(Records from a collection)
☆ ☆ ☆ ☆ ☆

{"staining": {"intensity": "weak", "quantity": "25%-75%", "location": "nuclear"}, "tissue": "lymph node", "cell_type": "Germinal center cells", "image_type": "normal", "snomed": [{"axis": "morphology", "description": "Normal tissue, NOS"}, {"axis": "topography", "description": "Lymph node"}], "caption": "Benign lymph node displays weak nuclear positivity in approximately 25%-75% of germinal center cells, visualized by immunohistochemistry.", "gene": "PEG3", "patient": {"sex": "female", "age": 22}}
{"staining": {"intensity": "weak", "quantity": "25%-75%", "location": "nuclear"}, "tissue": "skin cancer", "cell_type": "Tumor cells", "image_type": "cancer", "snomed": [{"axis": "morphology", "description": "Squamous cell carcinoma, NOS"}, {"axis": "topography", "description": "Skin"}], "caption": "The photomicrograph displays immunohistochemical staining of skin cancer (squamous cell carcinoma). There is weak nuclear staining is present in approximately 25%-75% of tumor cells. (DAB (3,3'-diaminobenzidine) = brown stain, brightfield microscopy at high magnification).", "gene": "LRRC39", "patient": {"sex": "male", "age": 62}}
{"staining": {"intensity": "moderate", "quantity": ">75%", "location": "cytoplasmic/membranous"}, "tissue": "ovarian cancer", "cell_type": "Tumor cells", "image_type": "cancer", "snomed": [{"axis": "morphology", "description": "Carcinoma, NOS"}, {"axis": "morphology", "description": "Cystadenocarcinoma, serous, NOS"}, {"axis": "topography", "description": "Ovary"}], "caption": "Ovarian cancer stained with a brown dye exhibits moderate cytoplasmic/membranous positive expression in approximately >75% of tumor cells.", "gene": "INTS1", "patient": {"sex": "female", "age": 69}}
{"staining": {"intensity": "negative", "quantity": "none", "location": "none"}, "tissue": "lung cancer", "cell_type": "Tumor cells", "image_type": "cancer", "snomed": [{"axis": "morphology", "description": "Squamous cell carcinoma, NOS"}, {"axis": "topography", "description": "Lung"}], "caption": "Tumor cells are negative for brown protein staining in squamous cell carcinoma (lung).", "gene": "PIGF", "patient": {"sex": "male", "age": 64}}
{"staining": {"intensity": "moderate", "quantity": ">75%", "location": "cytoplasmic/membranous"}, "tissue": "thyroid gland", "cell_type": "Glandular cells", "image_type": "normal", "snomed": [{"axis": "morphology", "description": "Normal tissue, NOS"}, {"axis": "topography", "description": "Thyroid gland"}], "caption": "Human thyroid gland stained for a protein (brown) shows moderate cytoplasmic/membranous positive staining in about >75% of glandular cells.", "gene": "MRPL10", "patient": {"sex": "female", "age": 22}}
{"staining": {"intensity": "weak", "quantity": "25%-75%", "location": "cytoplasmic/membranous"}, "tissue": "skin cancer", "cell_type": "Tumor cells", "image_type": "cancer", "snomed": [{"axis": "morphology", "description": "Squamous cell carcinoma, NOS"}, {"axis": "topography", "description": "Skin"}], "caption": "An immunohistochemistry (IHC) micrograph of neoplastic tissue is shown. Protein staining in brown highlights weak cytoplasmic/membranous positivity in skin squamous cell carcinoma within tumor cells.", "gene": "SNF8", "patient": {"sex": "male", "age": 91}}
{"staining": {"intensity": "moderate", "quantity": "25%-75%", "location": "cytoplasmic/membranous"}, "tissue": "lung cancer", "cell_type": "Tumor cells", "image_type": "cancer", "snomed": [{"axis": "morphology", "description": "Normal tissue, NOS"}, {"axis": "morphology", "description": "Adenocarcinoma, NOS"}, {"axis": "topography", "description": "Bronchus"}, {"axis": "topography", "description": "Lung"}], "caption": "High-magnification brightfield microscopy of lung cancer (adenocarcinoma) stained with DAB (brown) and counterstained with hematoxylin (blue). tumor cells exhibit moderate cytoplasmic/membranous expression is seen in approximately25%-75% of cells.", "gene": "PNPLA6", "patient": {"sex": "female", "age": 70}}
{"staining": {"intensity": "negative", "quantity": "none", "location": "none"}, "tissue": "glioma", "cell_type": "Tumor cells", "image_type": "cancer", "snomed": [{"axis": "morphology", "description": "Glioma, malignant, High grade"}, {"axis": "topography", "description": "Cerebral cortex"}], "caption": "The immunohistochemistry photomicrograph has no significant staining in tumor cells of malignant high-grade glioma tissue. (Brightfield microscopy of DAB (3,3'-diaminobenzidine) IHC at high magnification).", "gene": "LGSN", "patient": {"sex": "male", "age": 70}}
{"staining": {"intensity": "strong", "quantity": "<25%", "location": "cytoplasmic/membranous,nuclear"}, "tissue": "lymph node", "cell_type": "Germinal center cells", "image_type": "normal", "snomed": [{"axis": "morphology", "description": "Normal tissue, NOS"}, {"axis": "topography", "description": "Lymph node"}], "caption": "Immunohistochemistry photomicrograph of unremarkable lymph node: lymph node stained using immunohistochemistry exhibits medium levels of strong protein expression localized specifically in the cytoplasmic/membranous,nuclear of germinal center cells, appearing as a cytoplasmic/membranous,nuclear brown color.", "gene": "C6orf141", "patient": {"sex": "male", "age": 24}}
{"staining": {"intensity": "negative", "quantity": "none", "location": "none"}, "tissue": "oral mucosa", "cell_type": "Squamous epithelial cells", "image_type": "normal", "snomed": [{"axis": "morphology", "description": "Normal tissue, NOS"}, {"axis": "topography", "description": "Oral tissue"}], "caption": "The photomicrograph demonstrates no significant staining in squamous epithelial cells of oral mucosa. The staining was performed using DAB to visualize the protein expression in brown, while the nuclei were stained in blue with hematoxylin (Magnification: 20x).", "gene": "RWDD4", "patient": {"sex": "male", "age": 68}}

☆ ☆ ☆ ☆ ☆

- _Task details_:
What is needed is a word-for-word copy of all the entries.

- _Solved exercise_:
{"staining": {"intensity": "weak", "quantity": "25%-75%", "location": "nuclear"}, "tissue": "lymph node", "cell_type": "Germinal center cells", "image_type": "normal", "snomed": [{"axis": "morphology", "description": "Normal tissue, NOS"}, {"axis": "topography", "description": "Lymph node"}], "caption": "Benign lymph node displays weak nuclear positivity in approximately 25%-75% of germinal center cells, visualized by immunohistochemistry.", "gene": "PEG3", "patient": {"sex": "female", "age": 22}}
{"staining": {"intensity": "weak", "quantity": "25%-75%", "location": "nuclear"}, "tissue": "skin cancer", "cell_type": "Tumor cells", "image_type": "cancer", "snomed": [{"axis": "morphology", "description": "Squamous cell carcinoma, NOS"}, {"axis": "topography", "description": "Skin"}], "caption": "The photomicrograph displays immunohistochemical staining of skin cancer (squamous cell carcinoma). There is weak nuclear staining is present in approximately 25%-75% of tumor cells. (DAB (3,3'-diaminobenzidine) = brown stain, brightfield microscopy at high magnification).", "gene": "LRRC39", "patient": {"sex": "male", "age": 62}}
{"staining": {"intensity": "moderate", "quantity": ">75%", "location": "cytoplasmic/membranous"}, "tissue": "ovarian cancer", "cell_type": "Tumor cells", "image_type": "cancer", "snomed": [{"axis": "morphology", "description": "Carcinoma, NOS"}, {"axis": "morphology", "description": "Cystadenocarcinoma, serous, NOS"}, {"axis": "topography", "description": "Ovary"}], "caption": "Ovarian cancer stained with a brown dye exhibits moderate cytoplasmic/membranous positive expression in approximately >75% of tumor cells.", "gene": "INTS1", "patient": {"sex": "female", "age": 69}}
{"staining": {"intensity": "negative", "quantity": "none", "location": "none"}, "tissue": "lung cancer", "cell_type": "Tumor cells", "image_type": "cancer", "snomed": [{"axis": "morphology", "description": "Squamous cell carcinoma, NOS"}, {"axis": "topography", "description": "Lung"}], "caption": "Tumor cells are negative for brown protein staining in squamous cell carcinoma (lung).", "gene": "PIGF", "patient": {"sex": "male", "age": 64}}
{"staining": {"intensity": "moderate", "quantity": ">75%", "location": "cytoplasmic/membranous"}, "tissue": "thyroid gland", "cell_type": "Glandular cells", "image_type": "normal", "snomed": [{"axis": "morphology", "description": "Normal tissue, NOS"}, {"axis": "topography", "description": "Thyroid gland"}], "caption": "Human thyroid gland stained for a protein (brown) shows moderate cytoplasmic/membranous positive staining in about >75% of glandular cells.", "gene": "MRPL10", "patient": {"sex": "female", "age": 22}}
{"staining": {"intensity": "weak", "quantity": "25%-75%", "location": "cytoplasmic/membranous"}, "tissue": "skin cancer", "cell_type": "Tumor cells", "image_type": "cancer", "snomed": [{"axis": "morphology", "description": "Squamous cell carcinoma, NOS"}, {"axis": "topography", "description": "Skin"}], "caption": "An immunohistochemistry (IHC) micrograph of neoplastic tissue is shown. Protein staining in brown highlights weak cytoplasmic/membranous positivity in skin squamous cell carcinoma within tumor cells.", "gene": "SNF8", "patient": {"sex": "male", "age": 91}}
{"staining": {"intensity": "moderate", "quantity": "25%-75%", "location": "cytoplasmic/membranous"}, "tissue": "lung cancer", "cell_type": "Tumor cells", "image_type": "cancer", "snomed": [{"axis": "morphology", "description": "Normal tissue, NOS"}, {"axis": "morphology", "description": "Adenocarcinoma, NOS"}, {"axis": "topography", "description": "Bronchus"}, {"axis": "topography", "description": "Lung"}], "caption": "High-magnification brightfield microscopy of lung cancer (adenocarcinoma) stained with DAB (brown) and counterstained with hematoxylin (blue). tumor cells exhibit moderate cytoplasmic/membranous expression is seen in approximately25%-75% of cells.", "gene": "PNPLA6", "patient": {"sex": "female", "age": 70}}
{"staining": {"intensity": "negative", "quantity": "none", "location": "none"}, "tissue": "glioma", "cell_type": "Tumor cells", "image_type": "cancer", "snomed": [{"axis": "morphology", "description": "Glioma, malignant, High grade"}, {"axis": "topography", "description": "Cerebral cortex"}], "caption": "The immunohistochemistry photomicrograph has no significant staining in tumor cells of malignant high-grade glioma tissue. (Brightfield microscopy of DAB (3,3'-diaminobenzidine) IHC at high magnification).", "gene": "LGSN", "patient": {"sex": "male", "age": 70}}
{"staining": {"intensity": "strong", "quantity": "<25%", "location": "cytoplasmic/membranous,nuclear"}, "tissue": "lymph node", "cell_type": "Germinal center cells", "image_type": "normal", "snomed": [{"axis": "morphology", "description": "Normal tissue, NOS"}, {"axis": "topography", "description": "Lymph node"}], "caption": "Immunohistochemistry photomicrograph of unremarkable lymph node: lymph node stained using immunohistochemistry exhibits medium levels of strong protein expression localized specifically in the cytoplasmic/membranous,nuclear of germinal center cells, appearing as a cytoplasmic/membranous,nuclear brown color.", "gene": "C6orf141", "patient": {"sex": "male", "age": 24}}
{"staining": {"intensity": "negative", "quantity": "none", "location": "none"}, "tissue": "oral mucosa", "cell_type": "Squamous epithelial cells", "image_type": "normal", "snomed": [{"axis": "morphology", "description": "Normal tissue, NOS"}, {"axis": "topography", "description": "Oral tissue"}], "caption": "The photomicrograph demonstrates no significant staining in squamous epithelial cells of oral mucosa. The staining was performed using DAB to visualize the protein expression in brown, while the nuclei were stained in blue with hematoxylin (Magnification: 20x).", "gene": "RWDD4", "patient": {"sex": "male", "age": 68}}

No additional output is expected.